WHAT YOU HAVE TO DO
Please return the whole listing, character for character.

ENTRIES SHOWN
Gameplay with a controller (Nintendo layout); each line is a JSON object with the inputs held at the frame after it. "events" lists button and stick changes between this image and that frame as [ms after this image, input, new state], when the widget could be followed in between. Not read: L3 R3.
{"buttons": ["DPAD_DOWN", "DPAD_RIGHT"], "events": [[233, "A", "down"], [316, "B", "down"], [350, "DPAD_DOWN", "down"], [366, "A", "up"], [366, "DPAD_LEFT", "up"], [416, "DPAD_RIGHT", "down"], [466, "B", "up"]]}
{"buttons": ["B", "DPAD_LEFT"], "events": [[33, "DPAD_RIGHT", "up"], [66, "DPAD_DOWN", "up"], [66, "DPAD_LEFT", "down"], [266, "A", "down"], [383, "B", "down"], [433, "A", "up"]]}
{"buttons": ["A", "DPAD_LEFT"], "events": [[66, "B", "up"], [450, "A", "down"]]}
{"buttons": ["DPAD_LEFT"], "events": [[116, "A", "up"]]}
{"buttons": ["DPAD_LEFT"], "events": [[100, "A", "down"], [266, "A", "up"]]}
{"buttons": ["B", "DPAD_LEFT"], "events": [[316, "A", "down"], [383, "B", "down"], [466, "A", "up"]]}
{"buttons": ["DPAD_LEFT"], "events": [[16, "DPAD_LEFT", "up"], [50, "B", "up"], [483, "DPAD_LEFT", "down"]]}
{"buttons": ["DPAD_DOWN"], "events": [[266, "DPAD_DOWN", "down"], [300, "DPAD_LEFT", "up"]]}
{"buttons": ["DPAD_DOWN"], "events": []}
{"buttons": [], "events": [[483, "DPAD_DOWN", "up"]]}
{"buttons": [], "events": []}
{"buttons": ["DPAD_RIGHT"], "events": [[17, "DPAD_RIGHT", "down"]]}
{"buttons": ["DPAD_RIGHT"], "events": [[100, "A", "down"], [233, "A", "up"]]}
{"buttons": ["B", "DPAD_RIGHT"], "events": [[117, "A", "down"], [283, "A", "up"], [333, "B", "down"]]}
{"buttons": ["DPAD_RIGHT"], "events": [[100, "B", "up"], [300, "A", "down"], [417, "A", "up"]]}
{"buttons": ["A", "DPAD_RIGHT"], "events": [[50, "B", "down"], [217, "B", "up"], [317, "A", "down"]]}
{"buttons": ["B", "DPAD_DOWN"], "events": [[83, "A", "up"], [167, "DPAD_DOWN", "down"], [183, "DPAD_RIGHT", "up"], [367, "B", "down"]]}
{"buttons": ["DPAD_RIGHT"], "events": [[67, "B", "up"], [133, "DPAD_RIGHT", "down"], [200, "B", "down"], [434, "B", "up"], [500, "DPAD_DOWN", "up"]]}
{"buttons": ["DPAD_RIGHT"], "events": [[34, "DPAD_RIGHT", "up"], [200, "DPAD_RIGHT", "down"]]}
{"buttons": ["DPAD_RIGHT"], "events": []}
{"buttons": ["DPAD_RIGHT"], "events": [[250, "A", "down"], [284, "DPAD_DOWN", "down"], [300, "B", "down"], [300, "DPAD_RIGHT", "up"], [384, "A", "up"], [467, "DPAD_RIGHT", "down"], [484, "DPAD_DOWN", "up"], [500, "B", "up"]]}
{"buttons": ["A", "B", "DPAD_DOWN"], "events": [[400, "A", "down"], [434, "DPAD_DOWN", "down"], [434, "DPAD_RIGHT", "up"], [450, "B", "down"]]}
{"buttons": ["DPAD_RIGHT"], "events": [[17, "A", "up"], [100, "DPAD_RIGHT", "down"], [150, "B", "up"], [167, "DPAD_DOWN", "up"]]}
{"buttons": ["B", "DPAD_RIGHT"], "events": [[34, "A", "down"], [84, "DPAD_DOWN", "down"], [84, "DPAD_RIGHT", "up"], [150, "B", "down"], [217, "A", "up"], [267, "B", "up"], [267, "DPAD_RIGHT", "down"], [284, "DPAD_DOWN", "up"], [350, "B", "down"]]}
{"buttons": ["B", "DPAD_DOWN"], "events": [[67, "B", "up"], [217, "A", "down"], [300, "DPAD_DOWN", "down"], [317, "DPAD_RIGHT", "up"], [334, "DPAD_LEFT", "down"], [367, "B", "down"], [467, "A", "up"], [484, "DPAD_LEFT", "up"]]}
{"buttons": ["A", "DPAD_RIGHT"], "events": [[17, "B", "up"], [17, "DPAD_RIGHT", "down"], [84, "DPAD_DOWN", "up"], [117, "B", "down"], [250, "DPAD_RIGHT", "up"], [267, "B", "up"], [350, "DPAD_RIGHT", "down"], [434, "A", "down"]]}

YOUR RESPONSE
Gameplay with a controller (Nintendo layout); each line is a JSON object with the inputs held at the frame after it. "events" lists button and stick changes between this image and that frame as [ms after this image, input, new state], when the widget could be followed in between. Not read: L3 R3.
{"buttons": ["DPAD_DOWN", "DPAD_RIGHT"], "events": [[233, "A", "down"], [316, "B", "down"], [350, "DPAD_DOWN", "down"], [366, "A", "up"], [366, "DPAD_LEFT", "up"], [416, "DPAD_RIGHT", "down"], [466, "B", "up"]]}
{"buttons": ["B", "DPAD_LEFT"], "events": [[33, "DPAD_RIGHT", "up"], [66, "DPAD_DOWN", "up"], [66, "DPAD_LEFT", "down"], [266, "A", "down"], [383, "B", "down"], [433, "A", "up"]]}
{"buttons": ["A", "DPAD_LEFT"], "events": [[66, "B", "up"], [450, "A", "down"]]}
{"buttons": ["DPAD_LEFT"], "events": [[116, "A", "up"]]}
{"buttons": ["DPAD_LEFT"], "events": [[100, "A", "down"], [266, "A", "up"]]}
{"buttons": ["B", "DPAD_LEFT"], "events": [[316, "A", "down"], [383, "B", "down"], [466, "A", "up"]]}
{"buttons": ["DPAD_LEFT"], "events": [[16, "DPAD_LEFT", "up"], [50, "B", "up"], [483, "DPAD_LEFT", "down"]]}
{"buttons": ["DPAD_DOWN"], "events": [[266, "DPAD_DOWN", "down"], [300, "DPAD_LEFT", "up"]]}
{"buttons": ["DPAD_DOWN"], "events": []}
{"buttons": [], "events": [[483, "DPAD_DOWN", "up"]]}
{"buttons": [], "events": []}
{"buttons": ["DPAD_RIGHT"], "events": [[17, "DPAD_RIGHT", "down"]]}
{"buttons": ["DPAD_RIGHT"], "events": [[100, "A", "down"], [233, "A", "up"]]}
{"buttons": ["B", "DPAD_RIGHT"], "events": [[117, "A", "down"], [283, "A", "up"], [333, "B", "down"]]}
{"buttons": ["DPAD_RIGHT"], "events": [[100, "B", "up"], [300, "A", "down"], [417, "A", "up"]]}
{"buttons": ["A", "DPAD_RIGHT"], "events": [[50, "B", "down"], [217, "B", "up"], [317, "A", "down"]]}
{"buttons": ["B", "DPAD_DOWN"], "events": [[83, "A", "up"], [167, "DPAD_DOWN", "down"], [183, "DPAD_RIGHT", "up"], [367, "B", "down"]]}
{"buttons": ["DPAD_RIGHT"], "events": [[67, "B", "up"], [133, "DPAD_RIGHT", "down"], [200, "B", "down"], [434, "B", "up"], [500, "DPAD_DOWN", "up"]]}
{"buttons": ["DPAD_RIGHT"], "events": [[34, "DPAD_RIGHT", "up"], [200, "DPAD_RIGHT", "down"]]}
{"buttons": ["DPAD_RIGHT"], "events": []}
{"buttons": ["DPAD_RIGHT"], "events": [[250, "A", "down"], [284, "DPAD_DOWN", "down"], [300, "B", "down"], [300, "DPAD_RIGHT", "up"], [384, "A", "up"], [467, "DPAD_RIGHT", "down"], [484, "DPAD_DOWN", "up"], [500, "B", "up"]]}
{"buttons": ["A", "B", "DPAD_DOWN"], "events": [[400, "A", "down"], [434, "DPAD_DOWN", "down"], [434, "DPAD_RIGHT", "up"], [450, "B", "down"]]}
{"buttons": ["DPAD_RIGHT"], "events": [[17, "A", "up"], [100, "DPAD_RIGHT", "down"], [150, "B", "up"], [167, "DPAD_DOWN", "up"]]}
{"buttons": ["B", "DPAD_RIGHT"], "events": [[34, "A", "down"], [84, "DPAD_DOWN", "down"], [84, "DPAD_RIGHT", "up"], [150, "B", "down"], [217, "A", "up"], [267, "B", "up"], [267, "DPAD_RIGHT", "down"], [284, "DPAD_DOWN", "up"], [350, "B", "down"]]}
{"buttons": ["B", "DPAD_DOWN"], "events": [[67, "B", "up"], [217, "A", "down"], [300, "DPAD_DOWN", "down"], [317, "DPAD_RIGHT", "up"], [334, "DPAD_LEFT", "down"], [367, "B", "down"], [467, "A", "up"], [484, "DPAD_LEFT", "up"]]}
{"buttons": ["A", "DPAD_RIGHT"], "events": [[17, "B", "up"], [17, "DPAD_RIGHT", "down"], [84, "DPAD_DOWN", "up"], [117, "B", "down"], [250, "DPAD_RIGHT", "up"], [267, "B", "up"], [350, "DPAD_RIGHT", "down"], [434, "A", "down"]]}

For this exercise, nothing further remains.